Retinal vasculitis is a complication associated with a local condition or it can be a retinal expression of a systemic inflammatory disorder, which initially may go unnoticed. Drug-associated vasculitis is frequently difficult to identify, because many patients follow treatments with more than one drug and the route of administration varies. A 35-year-old female patient presented with sudden hearing loss, headache and blurred vision that had started two weeks earlier and had become progressively worse. Ophthalmological examination revealed anterior uveitis, bilateral optic disc swelling and retinal vasculitis. The orbito-cerebral MRI, the CT scan and the serological tests were within normal limits. Unable to identify the cause of the retinal vasculitis, the patient's medical history was reviewed. The patient had recently had a gynecological procedure, where a 13.5 mg levonorgestrel intrauterine contraceptive device was implanted.

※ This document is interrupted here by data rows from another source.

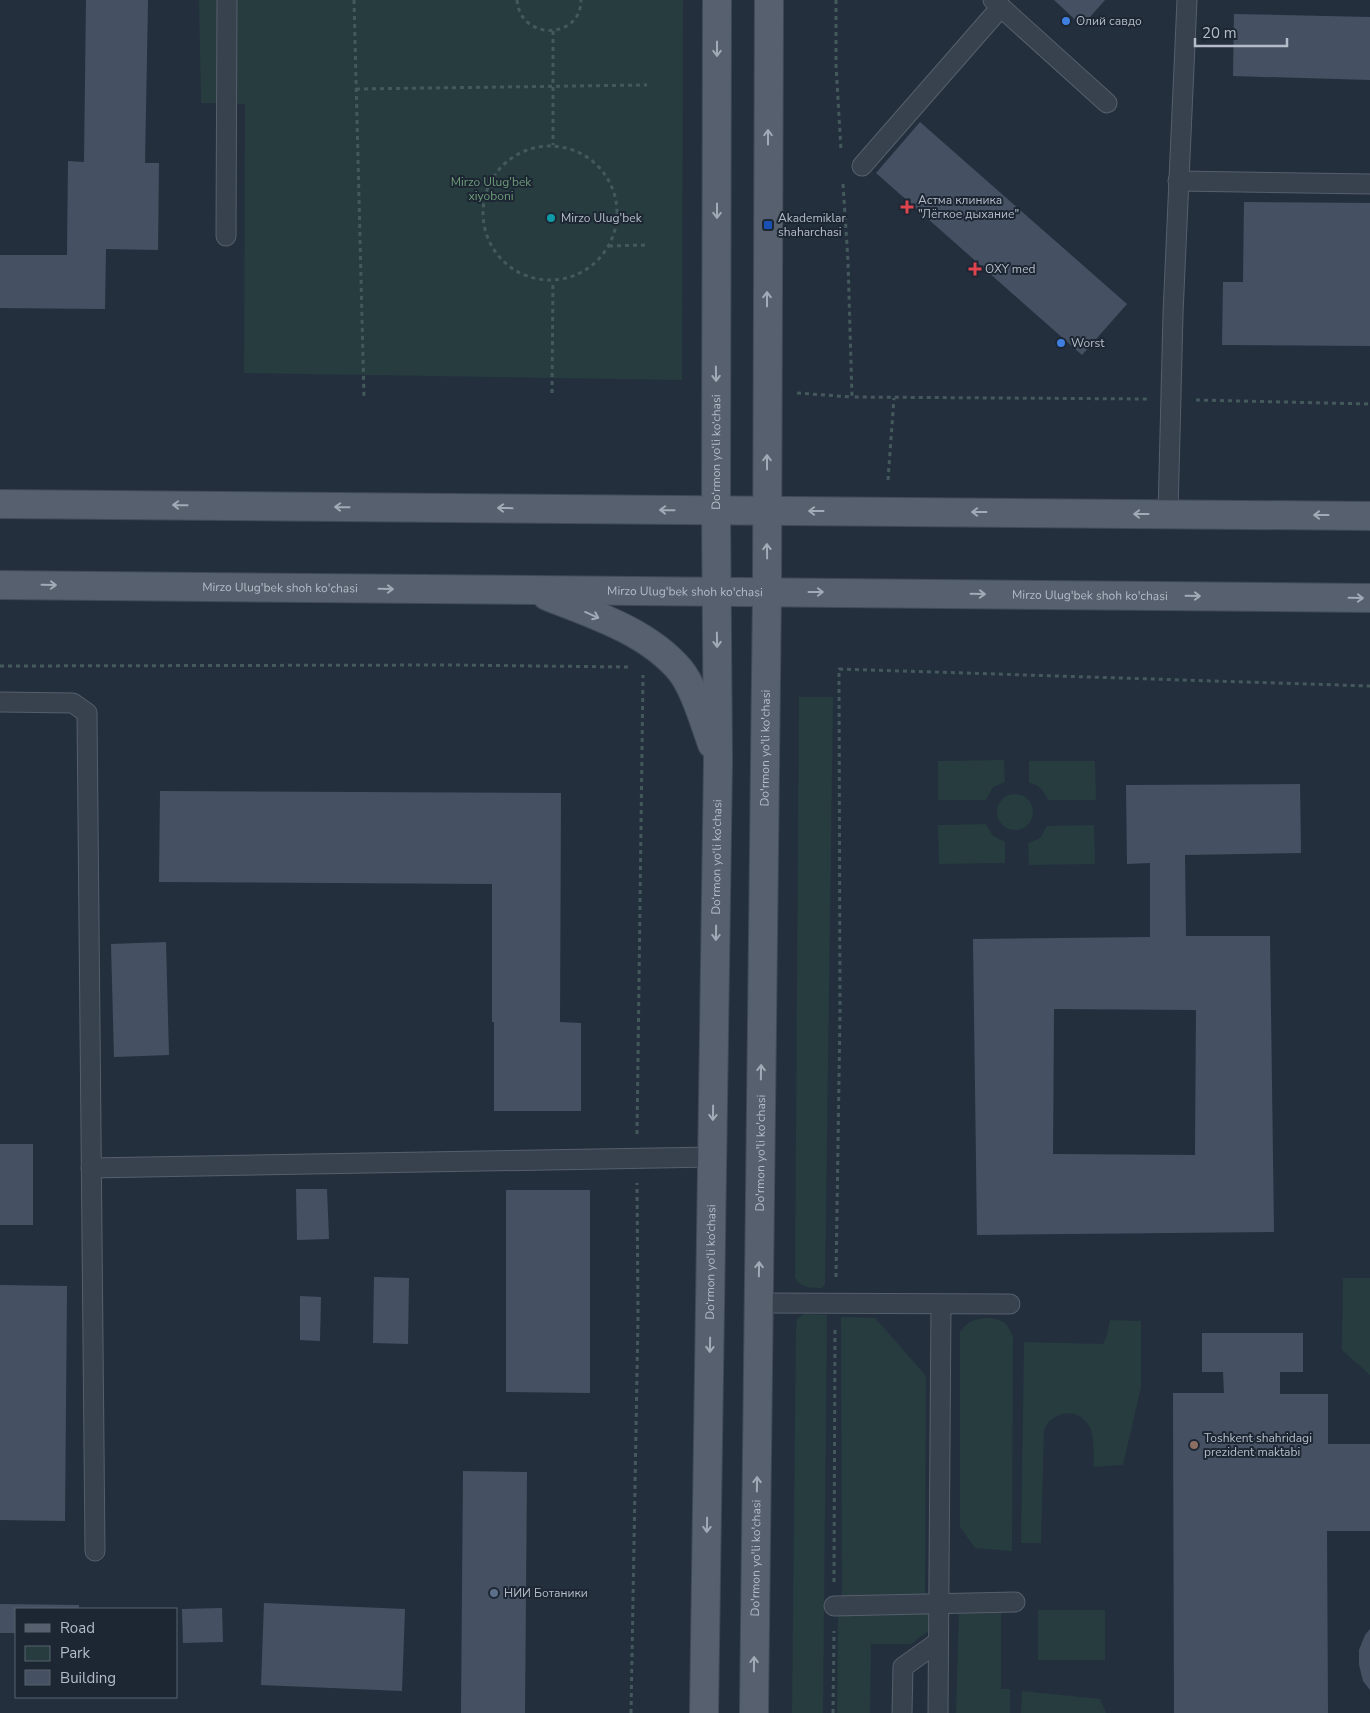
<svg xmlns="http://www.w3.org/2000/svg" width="1370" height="1713" font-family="'Nunito Sans',sans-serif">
<rect width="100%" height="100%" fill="#242f3e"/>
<g fill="#263c3f">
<path d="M199 0H683L682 380 244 373 245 104 201 103Z"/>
<path d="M799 697H833L825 1284 822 1288C810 1288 801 1288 795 1278Z"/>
<path d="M1004 760 1005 782 993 787 986 800H938V761Z"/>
<path d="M1029 761H1095L1096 800H1048C1044 791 1039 784 1029 783Z"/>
<circle cx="1015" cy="812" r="18"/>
<path d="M986 824 993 836 1005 842V863L939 864 938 825Z"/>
<path d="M1094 825 1095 864 1029 865 1028 843 1040 838 1047 826Z"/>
<path d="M1343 1278H1370V1375L1342 1350Z"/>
<path d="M804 1314 827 1315 823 1713H792L796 1328 797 1319Z"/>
<path d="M841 1317 875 1318 926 1376 925 1594 842 1597Z"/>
<path d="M991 1318C1005 1320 1008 1325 1013 1337L1012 1551 975 1548 960 1527V1332C968 1320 977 1318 991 1318Z"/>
<path d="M1110 1320 1141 1321V1387L1123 1465 1094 1467C1093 1455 1095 1439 1090 1428 1081 1407 1052 1410 1044 1430L1041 1543H1021L1024 1342 1103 1344 1107 1335Z"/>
<path d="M959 1609H1001V1689H1010V1713H956Z"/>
<rect x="1038" y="1610" width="67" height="50"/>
<path d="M838 1613 928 1614V1631L911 1644H871L870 1713H837Z"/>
<path d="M1022 1691 1100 1699 1106 1713H1021Z"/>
</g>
<g fill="#455162" fill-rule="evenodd">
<path d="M86 0H148L145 163H159L158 250 106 249 105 309 0 308V255H67L68 161 84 162Z"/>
<path d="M1054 0H1105L1082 26Z"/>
<path d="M1234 14 1370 17V80L1233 76Z"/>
<path d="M920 122 1127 304 1082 355 876 173Z"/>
<path d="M1244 202 1370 203V346L1222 345 1223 282H1243Z"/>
<path d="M1300 784 1301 853 1185 855 1186 936H1270L1274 1232 977 1235 973 939 1150 937V863L1127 864 1126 785ZM1054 1009 1196 1010 1195 1155 1053 1154Z"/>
<path d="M160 791 561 793 560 1022 581 1023V1111H494V1022H492V884L159 882Z"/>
<path d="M166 942 169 1055 114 1057 111 944Z"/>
<rect x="0" y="1144" width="33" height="81"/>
<path d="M296 1189H327L329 1239 297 1240Z"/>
<path d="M506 1190H590V1393L506 1392Z"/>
<path d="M374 1277 409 1278 408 1344 373 1343Z"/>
<path d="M0 1285 67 1286 65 1521 0 1520Z"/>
<path d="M300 1296 321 1297 320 1341 300 1340Z"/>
<path d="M1202 1333H1303V1372H1280V1394H1328V1444H1370V1531H1327L1328 1713H1174L1173 1393H1224L1223 1372H1202Z"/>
<path d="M463 1471 527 1472 525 1713H461Z"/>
<path d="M264 1603 405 1609 402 1691 261 1685Z"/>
<path d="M0 1604 79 1605V1609H16V1633H0Z"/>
<path d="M222 1608 223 1642 183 1643 182 1609Z"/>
<path d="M1370 1629V1690L1363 1681 1359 1665V1650L1365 1635Z"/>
</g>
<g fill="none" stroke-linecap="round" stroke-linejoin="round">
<defs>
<g id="lane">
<path d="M993 0 1107 103"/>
<path d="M862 166 1001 7"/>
<path d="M1178 181 1370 184"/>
<path d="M226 236 227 0"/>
<path d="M1168 514 1173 314 1187 0"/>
<path d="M0 702 73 703 87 713 95 1551"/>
<path d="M91 1168 713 1157"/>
<path d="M759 1303 1010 1304"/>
<path d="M834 1606 1015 1602"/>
<path d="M902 1713 903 1667 938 1642"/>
<path d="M938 1713 941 1305"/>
</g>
<g id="primary">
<path d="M0 504 1370 516"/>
<path id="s1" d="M0 585 1370 598"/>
<path d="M547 596C592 614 647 631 680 670 694 687 704 722 712 744"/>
<path id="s2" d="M704 1713 718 762 716 510 717 0"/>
<path id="s3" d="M754 1713 767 592 769 0"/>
</g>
</defs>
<use href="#lane" stroke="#565f6c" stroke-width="21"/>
<use href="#primary" stroke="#414a57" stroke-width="30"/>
<g stroke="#44595c" stroke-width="3" stroke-dasharray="4 4" stroke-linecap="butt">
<path d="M354 0 364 397"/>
<path d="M517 0C520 41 581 40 581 0"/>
<path d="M836 0V65L841 150"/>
<path d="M553 31V145"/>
<path d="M356 89 647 85"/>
<circle cx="550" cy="213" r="67"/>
<path d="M843 184 848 261 852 397 1147 399"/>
<path d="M609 246 646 245"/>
<path d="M552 393 553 281"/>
<path d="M797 393 852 397"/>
<path d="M1196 400 1370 404"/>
<path d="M888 480 894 398"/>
<path d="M0 666 453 665 629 667"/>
<path d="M637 1134 643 675"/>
<path d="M836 1277 840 1013 839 669 1370 686"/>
<path d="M834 1582 835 1329"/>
<path d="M631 1713 638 1317 637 1183"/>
<path d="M833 1713 834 1631"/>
</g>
<use href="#lane" stroke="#38414e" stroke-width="19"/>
<use href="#primary" stroke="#56606e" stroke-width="28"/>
</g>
<defs><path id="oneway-shaft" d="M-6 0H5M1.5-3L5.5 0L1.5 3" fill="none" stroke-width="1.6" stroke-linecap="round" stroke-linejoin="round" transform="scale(1.25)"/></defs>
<g stroke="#a1aab7">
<use href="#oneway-shaft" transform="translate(717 49) rotate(90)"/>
<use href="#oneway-shaft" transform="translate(768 137) rotate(-90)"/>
<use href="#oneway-shaft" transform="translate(717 211) rotate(90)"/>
<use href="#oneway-shaft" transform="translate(767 299) rotate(-90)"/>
<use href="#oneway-shaft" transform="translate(716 374) rotate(89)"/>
<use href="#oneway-shaft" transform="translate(767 462) rotate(-90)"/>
<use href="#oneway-shaft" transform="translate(180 505) rotate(-179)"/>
<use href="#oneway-shaft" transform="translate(342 507) rotate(-179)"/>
<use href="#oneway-shaft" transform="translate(505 508) rotate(-179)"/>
<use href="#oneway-shaft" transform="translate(667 510) rotate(-179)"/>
<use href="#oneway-shaft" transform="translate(816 511) rotate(-180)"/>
<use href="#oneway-shaft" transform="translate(979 512) rotate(-180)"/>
<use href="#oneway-shaft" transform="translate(1141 514) rotate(-180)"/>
<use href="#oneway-shaft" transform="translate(1321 515) rotate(-180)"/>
<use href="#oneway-shaft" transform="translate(767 551) rotate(-91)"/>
<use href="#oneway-shaft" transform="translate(49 585) rotate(1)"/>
<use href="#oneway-shaft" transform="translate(386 589) rotate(1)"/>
<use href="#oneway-shaft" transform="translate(816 592)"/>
<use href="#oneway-shaft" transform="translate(978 594) rotate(1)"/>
<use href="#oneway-shaft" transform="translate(1193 596) rotate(1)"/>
<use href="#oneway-shaft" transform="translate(1356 598) rotate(1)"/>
<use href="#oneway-shaft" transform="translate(592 615) rotate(24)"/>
<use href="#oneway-shaft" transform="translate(717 640) rotate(89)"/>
<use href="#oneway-shaft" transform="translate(716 933) rotate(91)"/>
<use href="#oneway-shaft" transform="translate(761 1072) rotate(-89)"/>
<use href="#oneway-shaft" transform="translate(713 1113) rotate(91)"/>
<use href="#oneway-shaft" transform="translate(759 1269) rotate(-89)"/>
<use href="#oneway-shaft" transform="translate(710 1345) rotate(91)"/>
<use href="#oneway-shaft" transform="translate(757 1484) rotate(-89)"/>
<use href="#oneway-shaft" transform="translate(707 1525) rotate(91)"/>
<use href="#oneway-shaft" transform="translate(754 1664) rotate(-89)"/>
</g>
<g fill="#3f7fe0" stroke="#1d2633" stroke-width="2">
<circle cx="1066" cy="21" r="5"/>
<circle cx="1061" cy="343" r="5"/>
</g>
<g fill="#e0444e" stroke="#1d2633" stroke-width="2">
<path d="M904.5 199.5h5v5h5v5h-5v5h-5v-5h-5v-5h5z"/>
<path d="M972.5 261.5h5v5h5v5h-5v5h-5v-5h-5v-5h5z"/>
</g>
<circle fill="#0f9aa8" stroke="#1d2633" stroke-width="2" cx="551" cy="218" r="5"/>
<rect fill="#1a4fb4" stroke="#1d2633" stroke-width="2" x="763" y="220" width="10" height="10" rx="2.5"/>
<circle fill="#8d6e63" stroke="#1d2633" stroke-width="2" cx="1194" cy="1445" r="5"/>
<circle fill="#5c6f8a" stroke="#1d2633" stroke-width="2" cx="494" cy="1593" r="5"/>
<g text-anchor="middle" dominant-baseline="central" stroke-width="4" stroke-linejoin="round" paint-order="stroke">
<g font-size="12" fill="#b4bcc9" stroke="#1d2633" text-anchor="start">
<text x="1076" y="21">Олий савдо</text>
<text x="918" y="200">Астма клиника<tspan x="918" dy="14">"Лёгкое дыхание"</tspan></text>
<text x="561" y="218">Mirzo Ulug'bek</text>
<text x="778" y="218">Akademiklar<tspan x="778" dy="14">shaharchasi</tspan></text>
<text x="985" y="269">OXY med</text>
<text x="1071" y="343">Worst</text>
<text x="1204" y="1438">Toshkent shahridagi<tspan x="1204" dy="14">prezident maktabi</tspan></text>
<text x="504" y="1593">НИИ Ботаники</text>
</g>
<g font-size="12" fill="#6b9a76" stroke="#1d2633">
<text x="491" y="182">Mirzo Ulug'bek<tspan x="491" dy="14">xiyoboni</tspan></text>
</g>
<g font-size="12" fill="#b4bcc9" stroke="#1d2633">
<text stroke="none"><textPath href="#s2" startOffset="1261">Do‘rmon yo‘li ko‘chasi</textPath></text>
<text stroke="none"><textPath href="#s1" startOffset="280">Mirzo Ulug'bek shoh ko'chasi</textPath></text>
<text stroke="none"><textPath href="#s1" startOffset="685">Mirzo Ulug'bek shoh ko'chasi</textPath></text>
<text stroke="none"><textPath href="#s1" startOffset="1090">Mirzo Ulug'bek shoh ko'chasi</textPath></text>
<text stroke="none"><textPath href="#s3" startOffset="965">Do'rmon yo'li ko'chasi</textPath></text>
<text stroke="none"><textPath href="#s2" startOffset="856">Do‘rmon yo‘li ko‘chasi</textPath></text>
<text stroke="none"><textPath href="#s3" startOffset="560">Do'rmon yo'li ko'chasi</textPath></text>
<text stroke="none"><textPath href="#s2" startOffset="451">Do‘rmon yo‘li ko‘chasi</textPath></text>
<text stroke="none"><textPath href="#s3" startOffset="155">Do'rmon yo'li ko'chasi</textPath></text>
</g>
</g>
<rect x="15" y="1608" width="162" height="90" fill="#1d2633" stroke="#59626f"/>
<rect x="25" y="1624" width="25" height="8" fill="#56606e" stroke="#59626f"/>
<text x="60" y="1633" font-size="15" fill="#b4bcc9">Road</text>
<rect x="25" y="1646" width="25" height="15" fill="#263c3f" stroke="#59626f"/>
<text x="60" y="1658" font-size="15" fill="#b4bcc9">Park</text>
<rect x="25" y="1670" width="25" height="15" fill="#455162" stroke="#59626f"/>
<text x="60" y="1683" font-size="15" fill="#b4bcc9">Building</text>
<path d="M1195 38v8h92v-8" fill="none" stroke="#b4bcc9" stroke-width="2.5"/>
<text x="1202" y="38" font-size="15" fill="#b4bcc9" stroke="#1d2633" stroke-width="4" paint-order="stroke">20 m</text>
</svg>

After the device was removed and methylprednisolone treatment started, the patient presented a visible remission of the symptoms and signs. To the best of our knowledge, there is no case of retinal disease and optic disc edema associated with auditory problems caused by an intrauterine device. A proper examination, correlated with a very thorough medical history, could identify rare diseases and associations, in order to provide adequate medical care.